## Ejercicio breve 1
Traduce al inglés esta oración del texto sobre las discapacidades del espíritu: "Porque en los pensamientos y planteamientos, reflexiones y convicciones, relaciones y patrones de relación, etc., las personas podemos movernos también de manera muy limitada, muy discapacitada."

## Extracto del documento
□ □ □ □ □

No me ha resultado difícil responder a la demanda interpelando la responsabilidad personal en el discernimiento e instando a una visión positiva de las relaciones sexuales que constituyan una forma de expresión del amor, una forma de comunión y de gozo recíproco humanizado.

Discapacidades del espíritu

Sin embargo, recibir esta consulta me ha hecho pensar sobre algunas discapacidades que me parece percibir en el espíritu.  No puedo evitar evocar las discapacidades que también las personas y las organizaciones tienen cuando piensan, se pronuncian, actúan. Porque en los pensamientos y planteamientos, reflexiones y convicciones, relaciones y patrones de relación, etc., las personas podemos movernos también de manera muy limitada, muy discapacitada. No sé muy bien por qué, pero creo que las discapacidades y las barreras que nos habitan en el corazón y en el espíritu de los que nos consideramos “normales”, pueden ser, en muchas ocasiones, discapacidades más severas para la felicidad que las mismas discapacidades físicas y mentales.

Si en el mundo físico la discapacidad se asocia a pérdidas, carencias, anormalidades, restricciones en relación a lo esperado, lo funcional, lo que permite un despliegue de las mejores potencialidades humanas, en el mundo relacional, también hay discapacidades, no siempre reconocidas.

En efecto, las discapacidades no afectan sólo a los individuos, sino a organizaciones enteras; a veces a países y quizás se podría decir que a culturas enteras (cuando éstas más bien son a-culturas). Las organizaciones discapacitadas acusan limitaciones en la libertad de los individuos, en el reconocimiento de la autonomía de los mismos, en la confianza en los recursos de cada miembro, en el aprecio de las posibilidades, en la gestión de los activos, en la libertad de pensamiento, provocando marchas forzadas y controladas por la fuerza de la limitación.

□ □ □ □ □

## Material proporcionado
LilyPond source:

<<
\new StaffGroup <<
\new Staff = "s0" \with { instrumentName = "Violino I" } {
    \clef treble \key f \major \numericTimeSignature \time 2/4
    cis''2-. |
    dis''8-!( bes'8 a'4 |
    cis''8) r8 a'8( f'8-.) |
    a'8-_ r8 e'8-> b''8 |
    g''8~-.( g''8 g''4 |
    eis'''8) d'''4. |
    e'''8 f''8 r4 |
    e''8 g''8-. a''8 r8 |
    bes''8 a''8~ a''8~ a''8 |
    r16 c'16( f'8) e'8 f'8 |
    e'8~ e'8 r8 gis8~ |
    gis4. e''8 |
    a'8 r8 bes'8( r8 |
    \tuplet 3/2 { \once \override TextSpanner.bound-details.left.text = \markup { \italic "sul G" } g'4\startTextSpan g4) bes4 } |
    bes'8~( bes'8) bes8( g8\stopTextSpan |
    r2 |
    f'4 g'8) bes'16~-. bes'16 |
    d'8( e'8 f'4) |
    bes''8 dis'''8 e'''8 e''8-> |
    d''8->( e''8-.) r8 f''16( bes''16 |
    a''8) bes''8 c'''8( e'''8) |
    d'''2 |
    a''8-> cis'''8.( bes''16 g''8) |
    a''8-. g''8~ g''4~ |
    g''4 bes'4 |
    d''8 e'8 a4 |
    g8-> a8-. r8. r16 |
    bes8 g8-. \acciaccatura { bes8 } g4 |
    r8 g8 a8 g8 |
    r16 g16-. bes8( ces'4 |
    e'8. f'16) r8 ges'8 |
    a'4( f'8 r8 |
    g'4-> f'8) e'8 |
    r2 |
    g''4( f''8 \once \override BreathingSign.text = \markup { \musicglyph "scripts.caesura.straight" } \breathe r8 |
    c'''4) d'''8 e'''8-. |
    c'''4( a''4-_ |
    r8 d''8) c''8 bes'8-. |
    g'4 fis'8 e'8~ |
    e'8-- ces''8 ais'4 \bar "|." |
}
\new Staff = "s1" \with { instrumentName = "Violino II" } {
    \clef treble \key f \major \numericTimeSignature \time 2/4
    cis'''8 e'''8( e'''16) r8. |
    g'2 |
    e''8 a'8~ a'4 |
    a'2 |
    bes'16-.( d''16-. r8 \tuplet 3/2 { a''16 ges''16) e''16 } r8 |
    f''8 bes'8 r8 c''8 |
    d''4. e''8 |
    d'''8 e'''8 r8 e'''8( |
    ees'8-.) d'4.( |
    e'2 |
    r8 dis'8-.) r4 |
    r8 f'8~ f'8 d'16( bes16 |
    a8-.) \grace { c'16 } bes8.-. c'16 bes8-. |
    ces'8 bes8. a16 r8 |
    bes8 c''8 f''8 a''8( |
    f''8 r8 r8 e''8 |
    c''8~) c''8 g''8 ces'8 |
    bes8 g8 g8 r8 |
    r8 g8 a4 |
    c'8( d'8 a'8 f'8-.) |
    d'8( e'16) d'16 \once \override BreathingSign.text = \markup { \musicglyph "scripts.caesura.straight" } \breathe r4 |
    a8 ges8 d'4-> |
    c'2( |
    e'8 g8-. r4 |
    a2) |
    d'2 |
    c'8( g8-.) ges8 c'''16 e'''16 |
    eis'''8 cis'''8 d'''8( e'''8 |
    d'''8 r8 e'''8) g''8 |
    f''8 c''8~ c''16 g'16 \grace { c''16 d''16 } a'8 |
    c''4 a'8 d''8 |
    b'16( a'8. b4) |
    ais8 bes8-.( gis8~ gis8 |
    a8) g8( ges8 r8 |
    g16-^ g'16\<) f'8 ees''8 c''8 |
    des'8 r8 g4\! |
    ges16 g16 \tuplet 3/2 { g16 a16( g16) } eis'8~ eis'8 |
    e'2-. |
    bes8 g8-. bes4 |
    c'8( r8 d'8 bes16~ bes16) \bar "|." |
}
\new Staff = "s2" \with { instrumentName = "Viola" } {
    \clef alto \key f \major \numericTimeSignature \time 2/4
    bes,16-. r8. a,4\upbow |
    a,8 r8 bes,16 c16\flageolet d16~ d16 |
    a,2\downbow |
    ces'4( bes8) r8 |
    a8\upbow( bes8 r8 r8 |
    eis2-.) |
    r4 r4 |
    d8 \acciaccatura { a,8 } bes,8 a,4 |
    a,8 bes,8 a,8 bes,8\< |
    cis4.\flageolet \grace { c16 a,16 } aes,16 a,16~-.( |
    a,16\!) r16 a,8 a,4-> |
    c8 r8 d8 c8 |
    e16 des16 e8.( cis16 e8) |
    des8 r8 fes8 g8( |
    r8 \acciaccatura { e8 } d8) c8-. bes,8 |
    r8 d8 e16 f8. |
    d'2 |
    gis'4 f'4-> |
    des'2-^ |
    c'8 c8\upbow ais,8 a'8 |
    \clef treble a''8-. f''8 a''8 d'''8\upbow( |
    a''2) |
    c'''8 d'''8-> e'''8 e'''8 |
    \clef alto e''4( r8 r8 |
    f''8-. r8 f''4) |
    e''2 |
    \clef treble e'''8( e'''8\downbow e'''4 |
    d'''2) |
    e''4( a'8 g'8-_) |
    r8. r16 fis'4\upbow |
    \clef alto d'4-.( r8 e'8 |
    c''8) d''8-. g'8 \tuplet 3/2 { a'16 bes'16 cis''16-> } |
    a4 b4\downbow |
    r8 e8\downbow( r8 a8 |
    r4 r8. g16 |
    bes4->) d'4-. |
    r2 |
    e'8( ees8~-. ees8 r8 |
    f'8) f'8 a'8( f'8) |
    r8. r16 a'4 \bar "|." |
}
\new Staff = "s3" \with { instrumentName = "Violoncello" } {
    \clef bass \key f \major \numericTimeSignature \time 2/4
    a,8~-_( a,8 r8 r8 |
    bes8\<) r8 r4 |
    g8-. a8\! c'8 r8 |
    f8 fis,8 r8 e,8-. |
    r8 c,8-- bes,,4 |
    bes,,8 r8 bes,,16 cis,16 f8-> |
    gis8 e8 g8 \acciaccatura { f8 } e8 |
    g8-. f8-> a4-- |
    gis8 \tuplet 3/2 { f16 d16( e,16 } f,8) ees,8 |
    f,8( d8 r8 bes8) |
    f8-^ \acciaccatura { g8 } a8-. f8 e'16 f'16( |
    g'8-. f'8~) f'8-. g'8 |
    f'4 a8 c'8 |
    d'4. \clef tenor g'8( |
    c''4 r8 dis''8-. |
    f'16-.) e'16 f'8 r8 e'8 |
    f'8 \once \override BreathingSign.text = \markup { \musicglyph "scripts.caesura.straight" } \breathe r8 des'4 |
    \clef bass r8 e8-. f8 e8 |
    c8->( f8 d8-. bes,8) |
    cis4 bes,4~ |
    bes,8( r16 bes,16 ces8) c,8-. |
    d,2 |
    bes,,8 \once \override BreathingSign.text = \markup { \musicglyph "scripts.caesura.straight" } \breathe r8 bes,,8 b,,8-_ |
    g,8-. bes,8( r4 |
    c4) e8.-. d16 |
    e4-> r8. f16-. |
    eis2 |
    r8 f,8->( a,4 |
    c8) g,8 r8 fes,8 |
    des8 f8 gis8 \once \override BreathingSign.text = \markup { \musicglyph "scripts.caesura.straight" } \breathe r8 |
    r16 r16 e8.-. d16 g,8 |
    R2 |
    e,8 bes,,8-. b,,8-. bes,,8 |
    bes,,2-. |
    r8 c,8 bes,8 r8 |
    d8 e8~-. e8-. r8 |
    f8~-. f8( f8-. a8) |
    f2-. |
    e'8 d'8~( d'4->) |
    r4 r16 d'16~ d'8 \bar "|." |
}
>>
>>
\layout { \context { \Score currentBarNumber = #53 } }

□ □ □ □ □

## Ejercicio breve 2
Enumera cada línea de las filas en la que figure la palabra "time".

## Respuesta correcta 1
Because in our thoughts and approaches, reflections and convictions, relationships and patterns of relating, etc., we people can also move in a very limited way, a very disabled way.

## Respuesta correcta 2
    \clef treble \key f \major \numericTimeSignature \time 2/4
    \clef treble \key f \major \numericTimeSignature \time 2/4
    \clef alto \key f \major \numericTimeSignature \time 2/4
    \clef bass \key f \major \numericTimeSignature \time 2/4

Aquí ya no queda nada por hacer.